As shown since the 2016 referendum, Brexit still plays role in British politics and especially within the Conservative Party. In his resignation statement, Johnson said that there was supposedly “a witch hunt under way, to take revenge for Brexit and ultimately to reverse the 2016 referendum result” and called upon Sunak to “show how we are making the most of Brexit”. For Johnson and his allies, Brexit continues to be a rallying issue that structures their approach of political and institutional dynamics. Sunak, even if he signed the Windsor Agreement and went back on his decision to massively revoke retained EU law,  has no plans to question the Brexit mantra that dominates the Conservative Party since 2016.

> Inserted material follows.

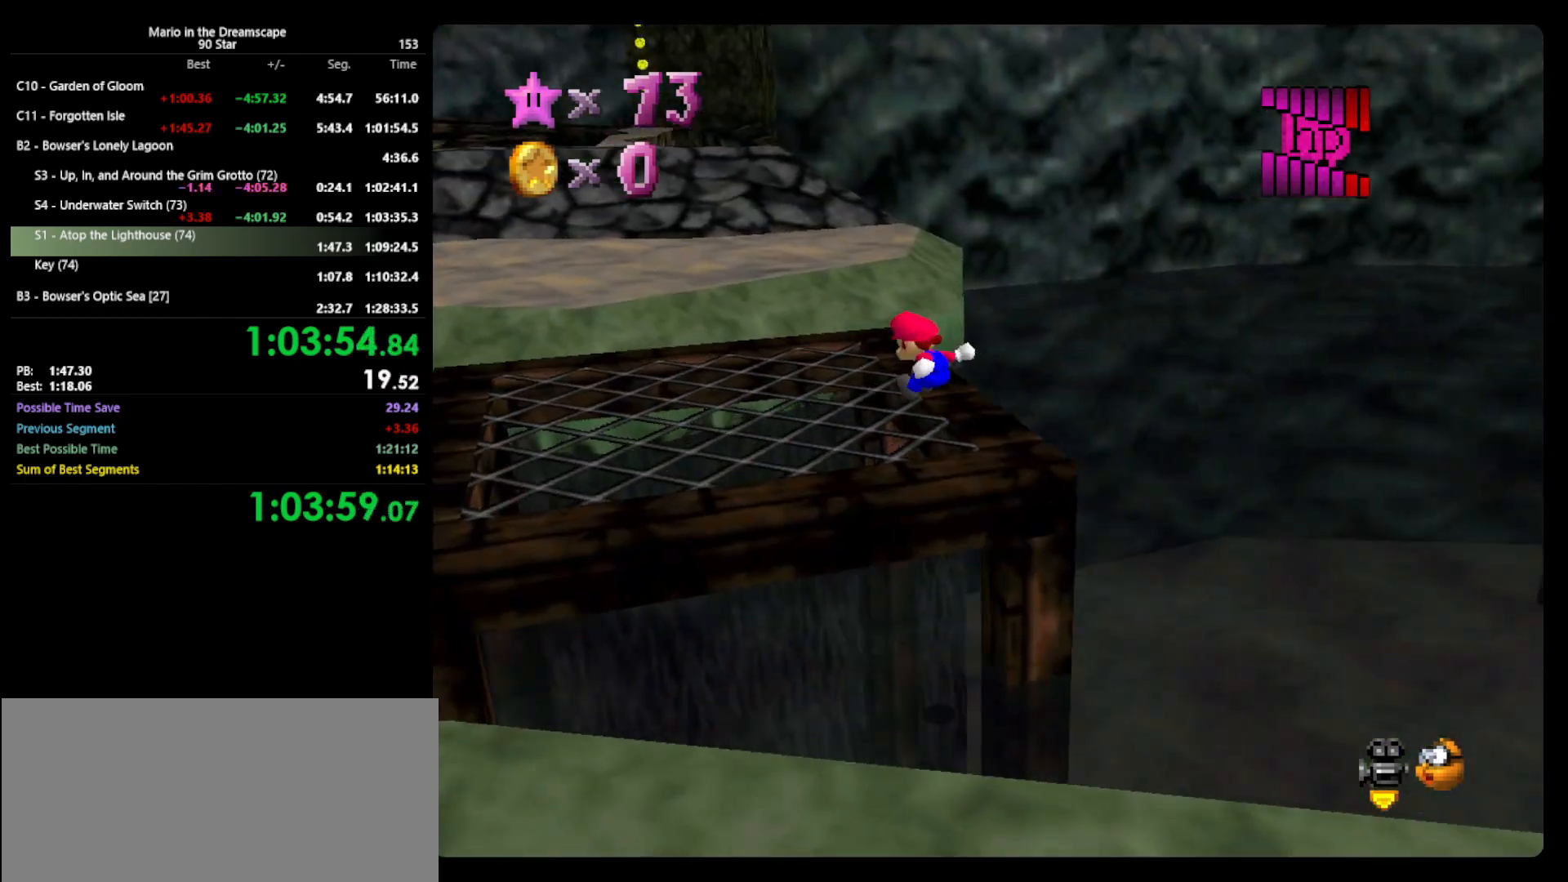
{"buttons": [], "left_stick": "up-left", "events": []}
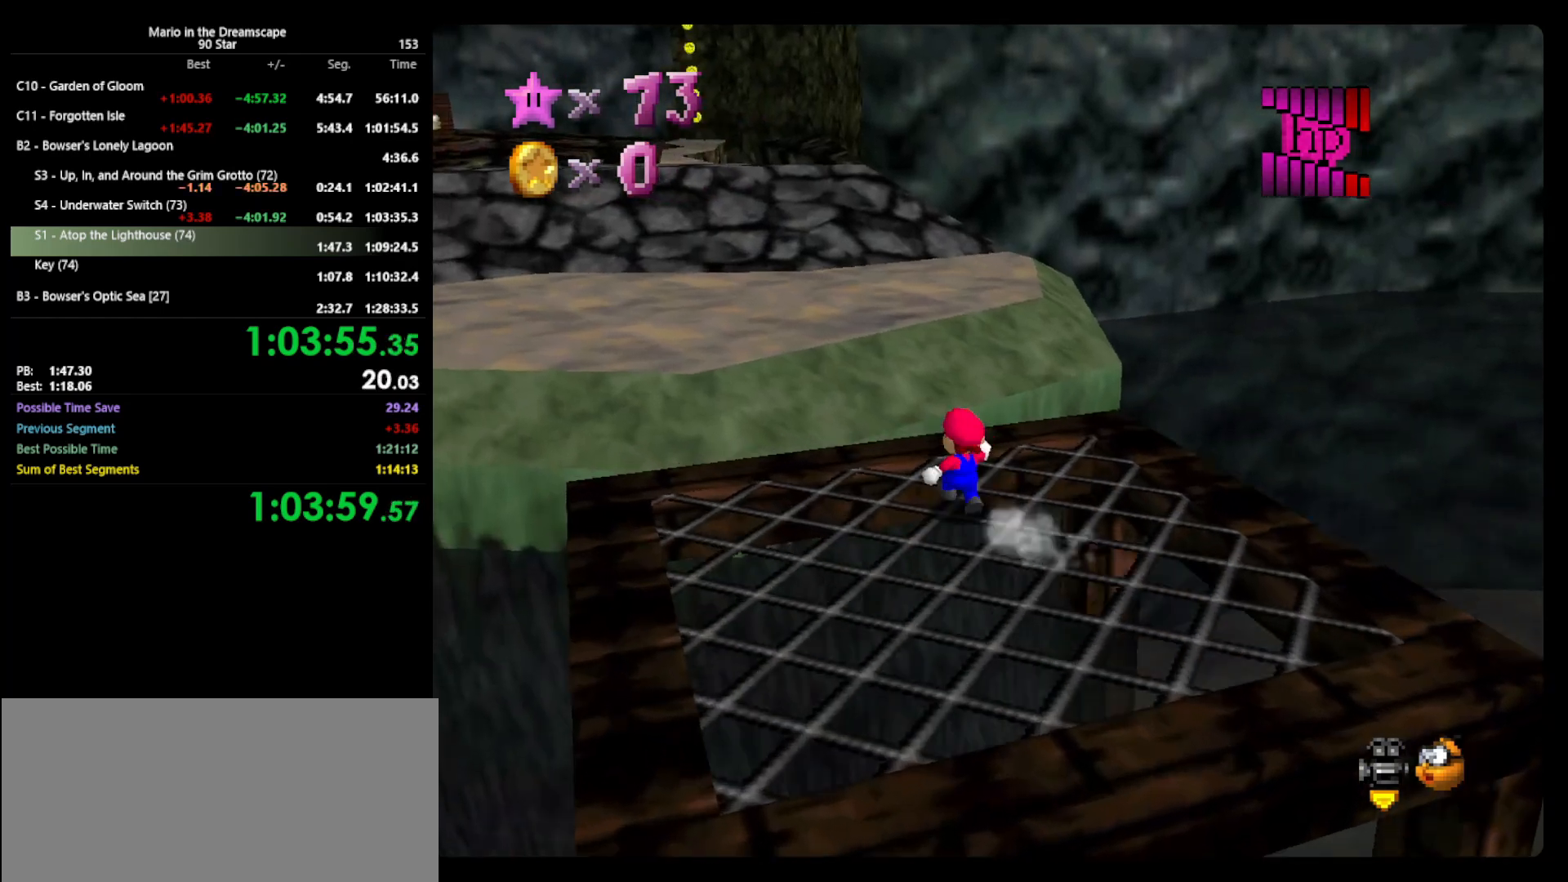
{"buttons": [], "left_stick": "up", "events": [[33, "A", "down"], [67, "B", "down"], [100, "A", "up"], [133, "B", "up"], [233, "left_stick", "up"]]}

Johnson’s resignation and the debate around the inquiry report showed again how divided the Conservative Party is. It also interestingly showed how even if Johnson is personally sidelined, his influence continues to a certain extent over parts of the party and his realisation of Brexit remains a unchangeable status quo for the Conservative Party even under more pragmatic Prime Ministers like Sunak. The question, of course, is how much of this will hold while the party is losing ground and might join the opposition benches.


Let’s see indeed how things unfold in British politics until the next General Election in 2024. Many thanks, Luca, for this update on British politics and the Conservative Party. I recall you are a PhD candidate at the Université Sorbonne Nouvelle in Paris. And I trust we keep in touch. Thank you.